## [Supplied text]
════════════════
Artsy mama, interrupted
Artsy mama with no time to indulge your creativity? Here are projects that will satisfy your need to create and appease your curious, I-want-to-get-involved-in-whatever-you’re-doing toddler.
Indeed, the greatest masterpiece you’ll ever create is your child. But artsy mothers do sacrifice some creative time in the name of child-rearing. If you feel like you’re losing a bit of yourself, you don’t have to wait until your children are old enough to hold their own scissors before you introduce them to the beauty and freedom of art.
Gather perspective about toddler crafts
Even if your curious little one is more likely to try to taste-test the glue and crayons than help you design a masterpiece, the act of making art and teaching your child something in the process is its own reward.
“Toddlerhood is a time for exploration. This is the age where they’re learning through play and creative outlets so this is the perfect time for a mom to express her creative energy!” says Ashley Renee Jefferson, an early childhood enthusiast who teachers toddler art and movement classes. “The young-at-art do best when it is open-ended. Think process over product,” says Jefferson. In other words, minimize or eliminate your expectations of how a project will turn out. Then, begin!
════════════════
## [Stored data]
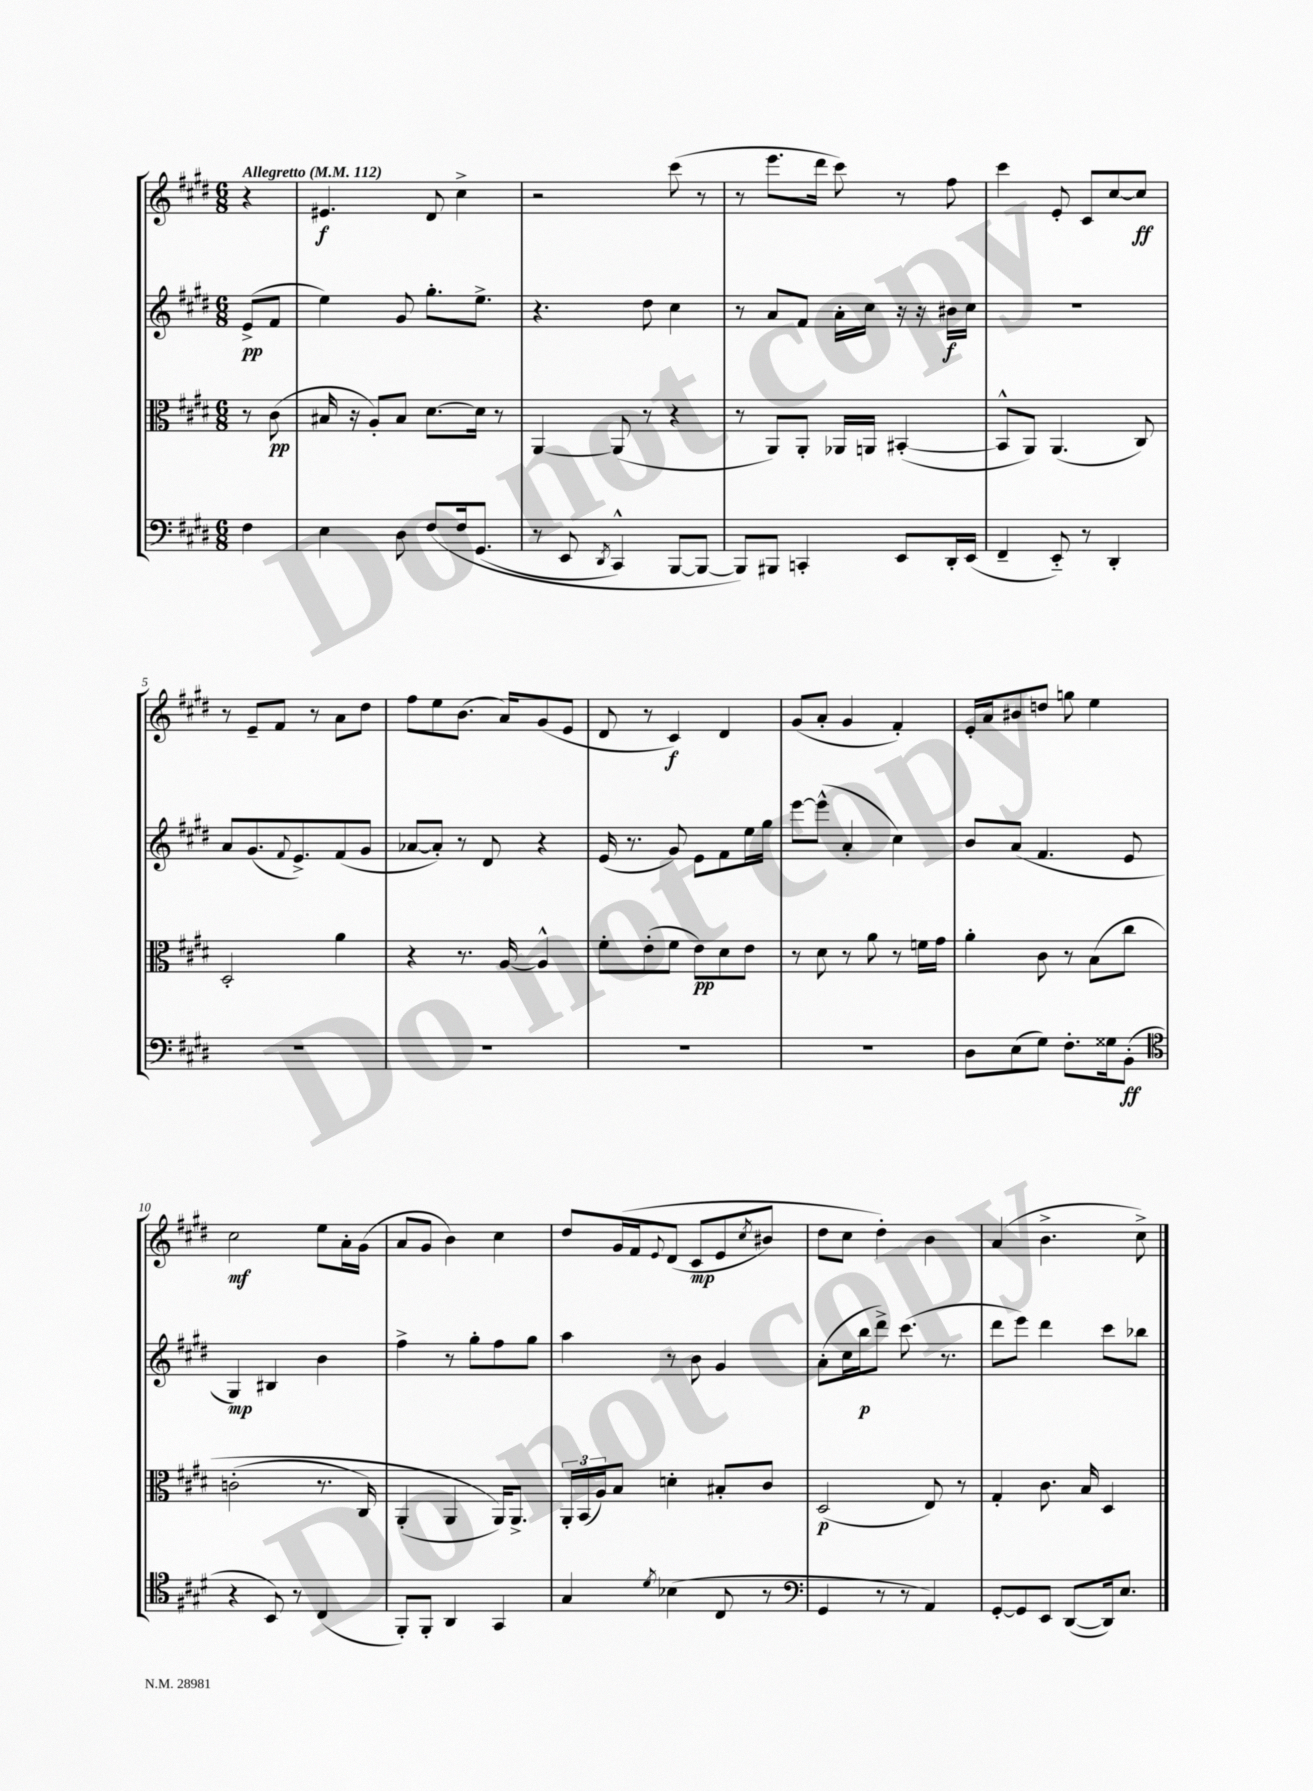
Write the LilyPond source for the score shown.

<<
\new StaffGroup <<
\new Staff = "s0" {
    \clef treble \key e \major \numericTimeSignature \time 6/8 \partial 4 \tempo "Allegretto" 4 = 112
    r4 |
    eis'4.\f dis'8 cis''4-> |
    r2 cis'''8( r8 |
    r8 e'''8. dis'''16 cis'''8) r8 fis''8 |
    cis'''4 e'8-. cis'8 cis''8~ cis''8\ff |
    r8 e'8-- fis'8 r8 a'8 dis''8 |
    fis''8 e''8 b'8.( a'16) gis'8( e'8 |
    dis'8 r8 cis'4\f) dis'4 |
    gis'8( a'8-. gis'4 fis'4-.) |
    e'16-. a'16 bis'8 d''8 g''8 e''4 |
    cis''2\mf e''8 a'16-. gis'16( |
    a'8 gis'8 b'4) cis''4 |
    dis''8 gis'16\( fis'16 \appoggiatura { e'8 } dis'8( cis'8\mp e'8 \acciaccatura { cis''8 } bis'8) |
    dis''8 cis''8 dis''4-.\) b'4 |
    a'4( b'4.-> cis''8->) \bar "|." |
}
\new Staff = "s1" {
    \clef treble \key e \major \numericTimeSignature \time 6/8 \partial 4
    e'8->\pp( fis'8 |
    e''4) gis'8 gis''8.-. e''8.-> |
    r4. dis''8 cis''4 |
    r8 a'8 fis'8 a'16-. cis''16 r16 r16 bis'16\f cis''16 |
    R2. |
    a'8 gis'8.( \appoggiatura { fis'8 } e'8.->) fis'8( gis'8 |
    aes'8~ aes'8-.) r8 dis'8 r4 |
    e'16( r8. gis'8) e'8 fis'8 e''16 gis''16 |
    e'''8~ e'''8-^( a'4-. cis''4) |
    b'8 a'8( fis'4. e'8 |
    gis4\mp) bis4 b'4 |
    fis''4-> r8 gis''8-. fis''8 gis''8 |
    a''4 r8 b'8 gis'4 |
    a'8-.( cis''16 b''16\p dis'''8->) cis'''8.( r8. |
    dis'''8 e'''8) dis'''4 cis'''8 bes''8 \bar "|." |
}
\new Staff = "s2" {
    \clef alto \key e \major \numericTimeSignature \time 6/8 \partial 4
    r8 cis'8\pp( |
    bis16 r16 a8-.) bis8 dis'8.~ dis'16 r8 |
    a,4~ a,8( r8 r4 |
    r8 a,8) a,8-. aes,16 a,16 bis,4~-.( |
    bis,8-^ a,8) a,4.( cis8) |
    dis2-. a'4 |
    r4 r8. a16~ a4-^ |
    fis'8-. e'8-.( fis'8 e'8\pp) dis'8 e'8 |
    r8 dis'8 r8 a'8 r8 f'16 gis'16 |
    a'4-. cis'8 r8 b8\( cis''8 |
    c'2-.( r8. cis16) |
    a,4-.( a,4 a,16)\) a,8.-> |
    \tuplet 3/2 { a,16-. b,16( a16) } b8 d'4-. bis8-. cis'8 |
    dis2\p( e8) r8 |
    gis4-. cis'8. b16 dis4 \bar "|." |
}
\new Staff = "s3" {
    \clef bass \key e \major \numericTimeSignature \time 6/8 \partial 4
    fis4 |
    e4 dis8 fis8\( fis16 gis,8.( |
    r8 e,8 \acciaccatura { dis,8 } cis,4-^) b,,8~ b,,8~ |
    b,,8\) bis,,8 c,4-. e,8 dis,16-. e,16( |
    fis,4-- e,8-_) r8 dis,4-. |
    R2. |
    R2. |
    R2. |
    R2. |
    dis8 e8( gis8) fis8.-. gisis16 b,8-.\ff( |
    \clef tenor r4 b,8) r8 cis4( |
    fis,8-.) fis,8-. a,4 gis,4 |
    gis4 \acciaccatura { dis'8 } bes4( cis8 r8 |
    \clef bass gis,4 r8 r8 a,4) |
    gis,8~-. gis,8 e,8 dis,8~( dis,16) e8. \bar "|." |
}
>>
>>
════════════════
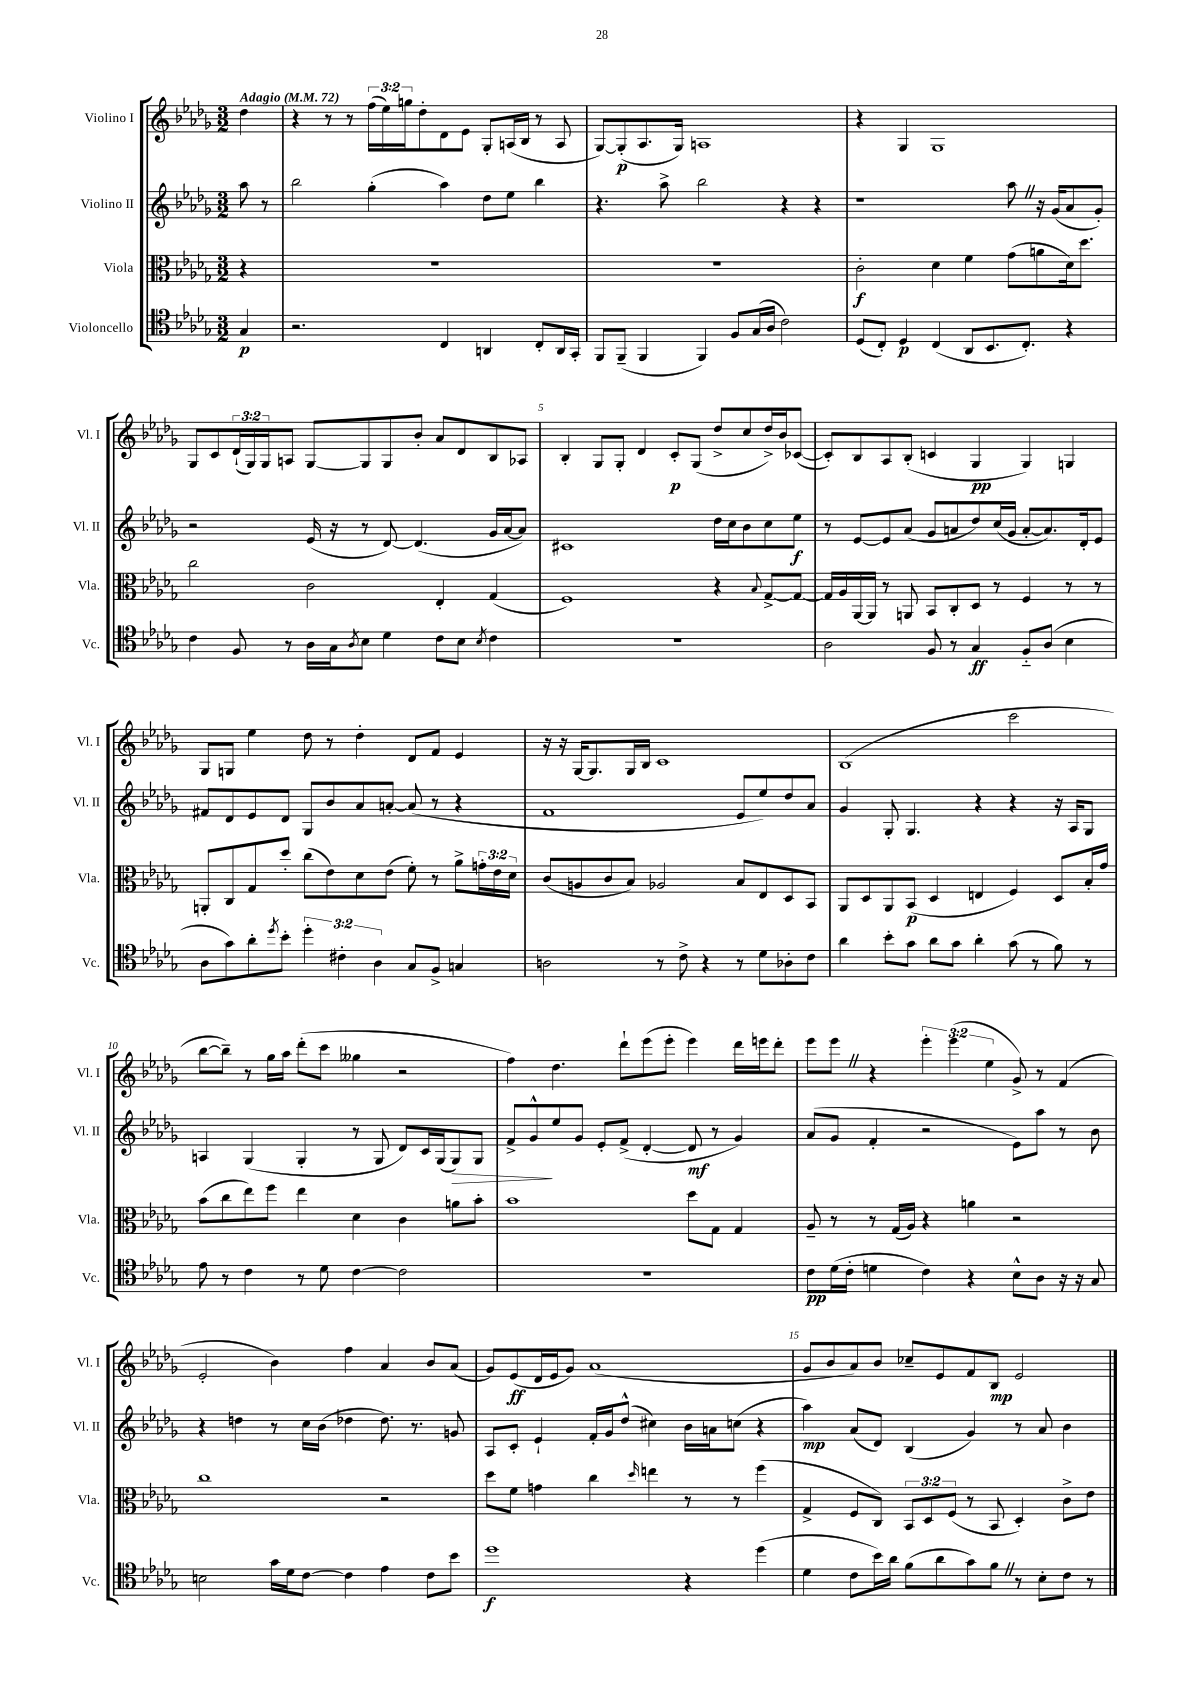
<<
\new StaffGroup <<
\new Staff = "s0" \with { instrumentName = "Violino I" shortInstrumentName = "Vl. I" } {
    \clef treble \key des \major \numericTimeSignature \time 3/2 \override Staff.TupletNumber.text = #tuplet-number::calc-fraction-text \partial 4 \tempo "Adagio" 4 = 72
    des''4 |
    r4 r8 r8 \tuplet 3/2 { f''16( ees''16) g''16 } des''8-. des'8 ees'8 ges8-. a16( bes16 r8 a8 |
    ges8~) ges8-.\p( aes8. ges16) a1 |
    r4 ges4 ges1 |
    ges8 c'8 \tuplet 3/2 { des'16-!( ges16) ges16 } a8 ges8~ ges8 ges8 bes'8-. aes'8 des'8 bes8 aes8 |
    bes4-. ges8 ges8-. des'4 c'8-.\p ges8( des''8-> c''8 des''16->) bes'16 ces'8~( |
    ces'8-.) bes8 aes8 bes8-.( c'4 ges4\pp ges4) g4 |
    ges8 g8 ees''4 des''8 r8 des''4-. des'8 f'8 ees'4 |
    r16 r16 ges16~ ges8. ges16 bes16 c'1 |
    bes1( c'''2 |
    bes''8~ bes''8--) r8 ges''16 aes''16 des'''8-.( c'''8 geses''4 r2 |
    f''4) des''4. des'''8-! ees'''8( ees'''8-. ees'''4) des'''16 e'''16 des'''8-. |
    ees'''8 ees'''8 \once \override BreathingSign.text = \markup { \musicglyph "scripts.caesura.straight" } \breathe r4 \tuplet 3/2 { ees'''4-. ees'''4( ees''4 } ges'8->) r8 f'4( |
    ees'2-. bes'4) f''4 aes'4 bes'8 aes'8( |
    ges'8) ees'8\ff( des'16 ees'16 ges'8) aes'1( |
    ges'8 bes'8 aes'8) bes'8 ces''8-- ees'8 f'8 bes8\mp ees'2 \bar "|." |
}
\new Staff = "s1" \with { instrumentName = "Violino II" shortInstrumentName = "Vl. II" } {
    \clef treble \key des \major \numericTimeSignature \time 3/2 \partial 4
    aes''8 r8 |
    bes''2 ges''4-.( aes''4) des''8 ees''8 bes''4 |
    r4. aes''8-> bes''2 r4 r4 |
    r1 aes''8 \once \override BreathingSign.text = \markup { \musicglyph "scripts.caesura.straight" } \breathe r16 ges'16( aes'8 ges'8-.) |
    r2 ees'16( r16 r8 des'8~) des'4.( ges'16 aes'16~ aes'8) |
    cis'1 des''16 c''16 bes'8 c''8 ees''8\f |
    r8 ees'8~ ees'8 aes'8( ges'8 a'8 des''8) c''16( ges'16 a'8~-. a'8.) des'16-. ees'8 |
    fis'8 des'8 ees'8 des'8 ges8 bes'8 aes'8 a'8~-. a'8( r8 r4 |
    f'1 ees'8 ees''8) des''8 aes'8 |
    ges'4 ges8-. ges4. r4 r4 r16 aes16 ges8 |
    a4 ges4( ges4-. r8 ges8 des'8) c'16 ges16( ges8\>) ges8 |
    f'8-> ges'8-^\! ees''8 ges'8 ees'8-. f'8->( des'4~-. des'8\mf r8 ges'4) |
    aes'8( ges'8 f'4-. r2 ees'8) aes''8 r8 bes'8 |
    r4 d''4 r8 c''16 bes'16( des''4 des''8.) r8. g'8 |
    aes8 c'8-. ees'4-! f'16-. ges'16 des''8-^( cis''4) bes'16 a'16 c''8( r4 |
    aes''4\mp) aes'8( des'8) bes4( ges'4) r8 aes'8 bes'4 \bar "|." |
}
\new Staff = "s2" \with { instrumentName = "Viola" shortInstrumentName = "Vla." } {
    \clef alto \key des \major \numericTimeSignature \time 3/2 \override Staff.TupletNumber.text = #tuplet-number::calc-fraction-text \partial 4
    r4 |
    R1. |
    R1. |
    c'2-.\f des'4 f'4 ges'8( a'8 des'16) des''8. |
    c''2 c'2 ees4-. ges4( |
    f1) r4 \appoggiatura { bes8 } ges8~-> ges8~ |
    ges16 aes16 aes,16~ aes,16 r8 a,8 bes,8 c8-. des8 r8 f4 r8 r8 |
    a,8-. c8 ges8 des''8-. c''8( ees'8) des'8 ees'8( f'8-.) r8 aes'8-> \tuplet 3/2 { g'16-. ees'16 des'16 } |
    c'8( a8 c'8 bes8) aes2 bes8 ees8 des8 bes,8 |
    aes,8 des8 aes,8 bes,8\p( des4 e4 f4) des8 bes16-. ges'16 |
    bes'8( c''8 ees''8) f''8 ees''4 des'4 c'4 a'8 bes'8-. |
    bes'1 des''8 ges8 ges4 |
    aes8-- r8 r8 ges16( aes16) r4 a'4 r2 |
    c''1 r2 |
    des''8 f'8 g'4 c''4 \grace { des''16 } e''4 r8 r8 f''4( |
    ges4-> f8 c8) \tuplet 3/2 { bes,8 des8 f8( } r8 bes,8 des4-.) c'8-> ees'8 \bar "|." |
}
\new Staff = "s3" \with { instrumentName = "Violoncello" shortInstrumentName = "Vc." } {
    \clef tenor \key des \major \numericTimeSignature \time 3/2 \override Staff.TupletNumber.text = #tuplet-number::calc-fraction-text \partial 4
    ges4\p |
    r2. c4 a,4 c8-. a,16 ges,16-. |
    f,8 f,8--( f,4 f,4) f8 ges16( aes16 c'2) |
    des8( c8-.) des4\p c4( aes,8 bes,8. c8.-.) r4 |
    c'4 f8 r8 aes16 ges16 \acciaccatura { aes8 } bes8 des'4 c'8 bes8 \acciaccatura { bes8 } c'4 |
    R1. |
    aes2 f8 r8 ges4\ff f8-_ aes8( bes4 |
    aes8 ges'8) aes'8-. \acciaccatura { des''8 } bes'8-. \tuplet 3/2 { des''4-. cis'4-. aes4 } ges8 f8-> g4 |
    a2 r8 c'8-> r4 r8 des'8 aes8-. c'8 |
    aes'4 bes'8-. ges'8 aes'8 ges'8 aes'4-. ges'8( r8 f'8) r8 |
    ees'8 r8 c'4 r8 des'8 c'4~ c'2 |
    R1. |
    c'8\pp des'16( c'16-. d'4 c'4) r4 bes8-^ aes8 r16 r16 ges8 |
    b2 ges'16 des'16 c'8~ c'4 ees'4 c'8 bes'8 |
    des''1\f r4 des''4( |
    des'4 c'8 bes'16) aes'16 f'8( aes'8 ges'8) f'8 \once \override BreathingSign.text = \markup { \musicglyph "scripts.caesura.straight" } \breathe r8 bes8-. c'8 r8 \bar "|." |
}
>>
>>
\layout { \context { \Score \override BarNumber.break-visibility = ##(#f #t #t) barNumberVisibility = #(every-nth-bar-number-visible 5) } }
════════════════
## [What to produce]
In the article on toddler art, what short advice does Ashley Renee Jefferson give right after saying young children do best when art is open-ended?

## [Exercise result]
Think process over product.